(Dataset items)
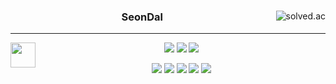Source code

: 
<!-- https://velog.io/@seondal/Github-Readme-%EA%BE%B8%EB%AF%B8%EA%B8%B0-%EC%B4%9D%EC%A0%95%EB%A6%AC#%EC%99%84%EC%84%B1 -->

<div align="center">
  
<!--   <img align="right" src="https://github-readme-stats.vercel.app/api/top-langs/?username=seondal&theme=dracula&exclude_repo=clone-web-scrapper,clone-zoom&hide=Procfile&layout=compact&langs_count=10"/>
   -->
 
  <a href="https://solved.ac/whkakrkr"><img alt="solved.ac" align="right" src="http://mazassumnida.wtf/api/v2/generate_badge?boj=whkakrkr"/></a>
  
<!--      <img align="right" src="http://mazandi.herokuapp.com/api?handle=whkakrkr&theme=warm"/> -->
<!--   <img align="right" height="150" src="https://user-images.githubusercontent.com/75469131/212619424-d67608f0-5c14-48e1-b2a4-3ebcc2bdd631.png"> -->
<!--    <img align="right" height="150" src="https://user-images.githubusercontent.com/75469131/212620177-077ec052-2e69-49f8-b227-47e06b8b3b3e.JPG"> -->
<!--   <img align="right" height="150" src="https://user-images.githubusercontent.com/75469131/212619049-6d2e4504-628f-4dc2-b045-e581303829fc.gif" />-->
  
  ### SeonDal
  
  ---
  <img align="left" width="40" src="https://user-images.githubusercontent.com/75469131/213887734-1f8f0fb6-4395-4aa6-b828-3b44b96d8f0f.gif" />
<!--   <img align="right" height="100" src="https://user-images.githubusercontent.com/75469131/213887495-9953614d-3516-4781-98a2-17908e379c4f.gif" />-->
   
  <a href="https://suave-lilac-075.notion.site/fd0c2a204d8e4fd7b193800c20d5eda0?v=c62e2af146ed446a97b34c86c16d4835"><img src="https://img.shields.io/badge/ReadMe-000000?style=for-the-badge&logo=github&logoColor=white"/></a> <a href="https://velog.io/@seondal/about"><img src="https://img.shields.io/badge/seondal.log-3DDC84?style=for-the-badge&logo=Velog&logoColor=white"/></a> <a href="https://whkakrkr.tistory.com"><img src="https://img.shields.io/badge/Seondalgorithm-E5511E?style=for-the-badge&logo=Tistory&logoColor=white"/></a> 
  
<!--   <a href="https://suave-lilac-075.notion.site/Dalchive-ec0bc59746804968a085c2cf46151c80"><img src="https://img.shields.io/badge/Dalchive-ffffff?style=for-the-badge&logo=notion&logoColor=black"/></a> -->

  <img src="https://img.shields.io/badge/JavaScript-F7DF1E?style=flat&logo=javascript&logoColor=black"/> <img src="https://img.shields.io/badge/React-61DAFB?style=flat&logo=React&logoColor=black"/> <img src="https://img.shields.io/badge/Typescript-3178C6?style=flat&logo=Typescript&logoColor=white"/> <img src="https://img.shields.io/badge/Next.js-000000?style=flat&logo=Next.js&logoColor=white"/> <img src="https://img.shields.io/badge/MySQL-4479A1?style=flat&logo=MySQL&logoColor=white"/> 

<!--
 <a href="https://www.instagram.com/dev_seondal/"><img src="https://img.shields.io/badge/Instagram-E4405F?style=plastic&logo=Instagram&logoColor=white"/></a> <a href="mailto:sseondal@gmail.com"><img src="https://img.shields.io/badge/mail to me-557AF2?style=plastic&logo=Gmail&logoColor=white"/></a>
  -->

</div>
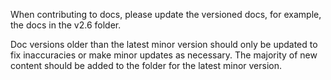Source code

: When contributing to docs, please update the versioned docs, for example, the docs in the v2.6 folder.

Doc versions older than the latest minor version should only be updated to fix inaccuracies or make minor updates as necessary. The majority of new content should be added to the folder for the latest minor version.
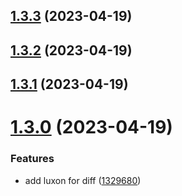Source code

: ## [1.3.3](https://github.com/SVendittelli/nom-de-plume/compare/v1.3.2...v1.3.3) (2023-04-19)

## [1.3.2](https://github.com/SVendittelli/nom-de-plume/compare/v1.3.1...v1.3.2) (2023-04-19)

## [1.3.1](https://github.com/SVendittelli/nom-de-plume/compare/v1.3.0...v1.3.1) (2023-04-19)

# [1.3.0](https://github.com/SVendittelli/nom-de-plume/compare/v1.2.0...v1.3.0) (2023-04-19)


### Features

* add luxon for diff ([1329680](https://github.com/SVendittelli/nom-de-plume/commit/13296807eb8fbb3e4983bcc1d7f8eeab148bd2d2))
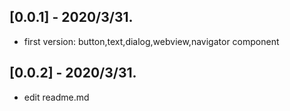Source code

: ## [0.0.1] - 2020/3/31.

* first version: button,text,dialog,webview,navigator component

## [0.0.2] - 2020/3/31.

* edit readme.md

# THE TASK:
Show each line of the listing that contains the string "plume".

# TASK ANSWER:
: ## [1.3.3](https://github.com/SVendittelli/nom-de-plume/compare/v1.3.2...v1.3.3) (2023-04-19)
## [1.3.2](https://github.com/SVendittelli/nom-de-plume/compare/v1.3.1...v1.3.2) (2023-04-19)
## [1.3.1](https://github.com/SVendittelli/nom-de-plume/compare/v1.3.0...v1.3.1) (2023-04-19)
# [1.3.0](https://github.com/SVendittelli/nom-de-plume/compare/v1.2.0...v1.3.0) (2023-04-19)
* add luxon for diff ([1329680](https://github.com/SVendittelli/nom-de-plume/commit/13296807eb8fbb3e4983bcc1d7f8eeab148bd2d2))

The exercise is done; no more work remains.